Aunque el fallo ha dejado el título de Peña en ‘Teorema’, el original es algo más explícito. «El teorema de Glitch es un término que describe un error informático que interfiere en la información de datos o visual. Tiene que ver con el origen de este poema cuya idea primigenia surgió del error en un archivo de mi ordenador que echó a perder un poemario y empezó a hacer cosas raras. Ante eso, o dices adiós al trabajo o lo enfocas como que el ordenador rediseñó el poemario. Trabajé con esa mezcla de informaciones, como si fuera una metáfora de la posmodernidad en la que vivimos dentro de una ingente cantidad de información, mezclada, y para entenderla hay que desentrañarla», cuenta Jaime Peña.

No conoció a Francisco Pino hasta que se fijó en el premio, de hecho él mismo no se considera especialmente experimental, sino más bien «lírico, me interesaba la tradición lírica». Comenzó garabateando ideas casi por azar y tras sentirse espoleado por la poesía de Luis Cernuda. La Generación del 27 es su gran referente, con especial aprecio por Aleixandre, Lorca y Alberti. «‘Teorema de Glitch’ no es un poemario en sentido estricto, sino más bien un poema largo que no tiene continuidad. Abordé el proyecto desde la forma, quería que fuera como un rollo chino o un papiro que se desenrolla, lo que llevaría el último androide en un futuro apocalíptico. Una especie de registro gráfico aparentemente en una forma caótica, donde se suceden versos, códigos maliciosos propios de la informática, palabras de María Zambrano, de Homero, de poetas árabes con su grafía, como una implosión de todo ello».

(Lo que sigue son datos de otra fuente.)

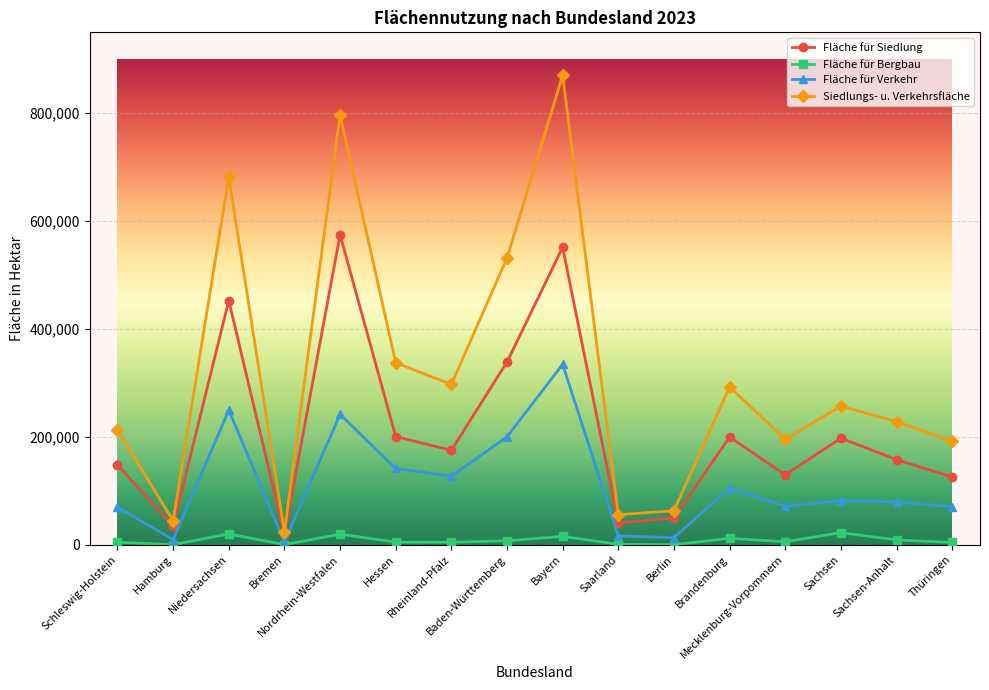

True or false: Fläche für Bergbau and Siedlungs- u. Verkehrsfläche cross at least once.

False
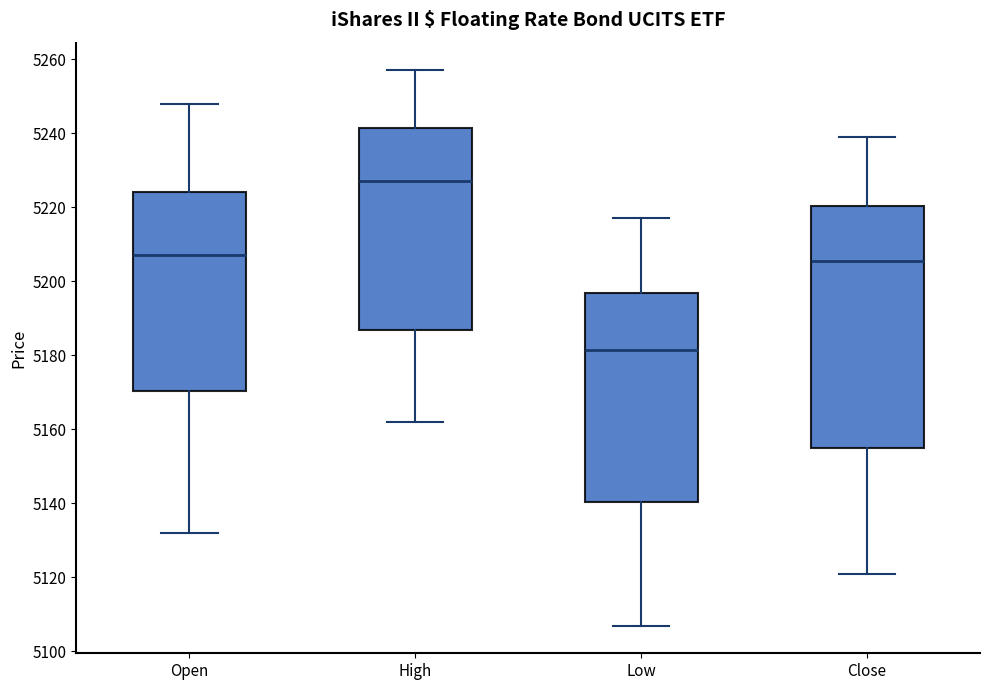

Comparing the boxes themselves (not the whiskers), which one is the tallest?

Close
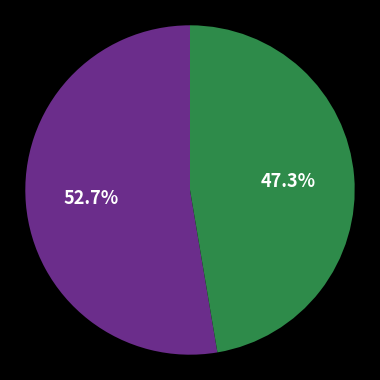

How many segments does this pie chart have?

2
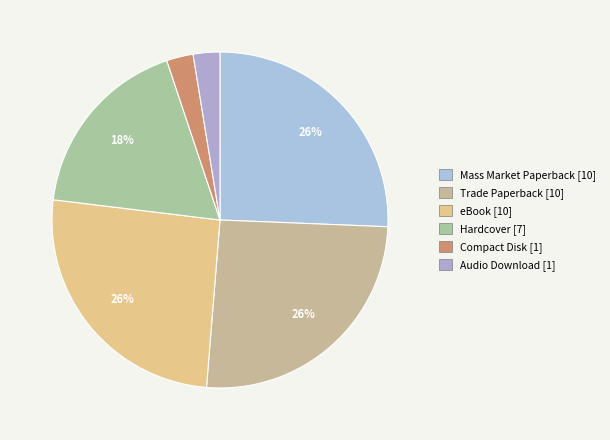

How many slices are in this pie chart?

6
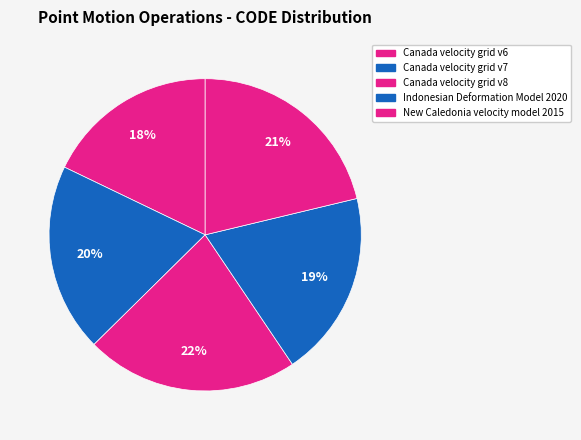

How many segments does this pie chart have?

5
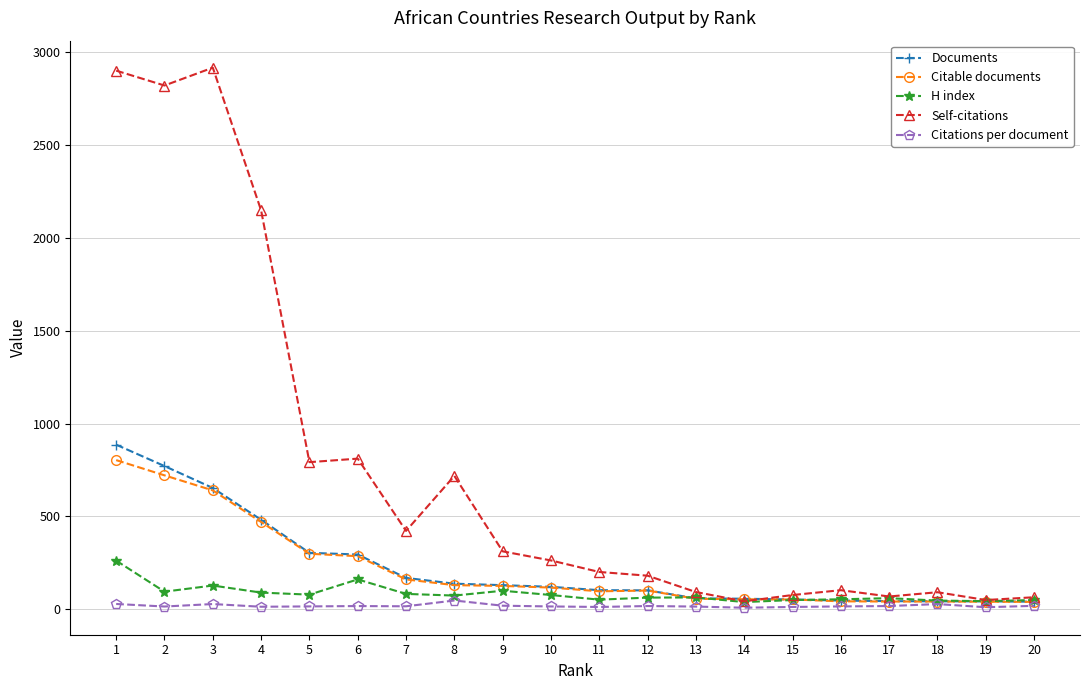

At which category does Self-citations reach its first local valley?

2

A sus 35 años este escritor cántabro gusta más de los poetas que le han precedido que de sus coetáneos. «Me parece un genio Alberto Santamaría, un escritor santanderino. Pero leo más a escritores del pasado. Hace cuatro años descubrí a María Zambrano y me voló la cabeza, también estoy conociendo ahora la poesía de Sylvia Plath y de Eliot».

Música instrumental

Jaime Peña considera la poesía como «la única forma literaria capaz de cambiar el lenguaje» y si su escritura comenzó bajo el influjo de los surrealistas, pronto le interesó indagar en la cadencia y la sonoridad del español. «Al final se basa en el ritmo, soy batería, así que para mí poesía y ritmo van de la mano». Toca en dos grupos de música instrumental, así que no le dejan llevar sus versos al escenario. «No lo echo de menos. La música ya lo dice todo por sí misma. Creo que es la forma de expresión que hace sentir de manera más inmediata, más que la palabra», dice este poeta con dos libros publicados.

El ‘Teorema de Glitch’ de Jaime Peña García fue elegida como obra ganadora por un jurado compuesto por el hijo de Francisco Pino, Carlos Aganzo, José Noriega, Juan González-Posada y Antonio Piedra quienes dieron a conocer el fallo ayer a mediodía en la sede de la Fundación Jorge Guillén.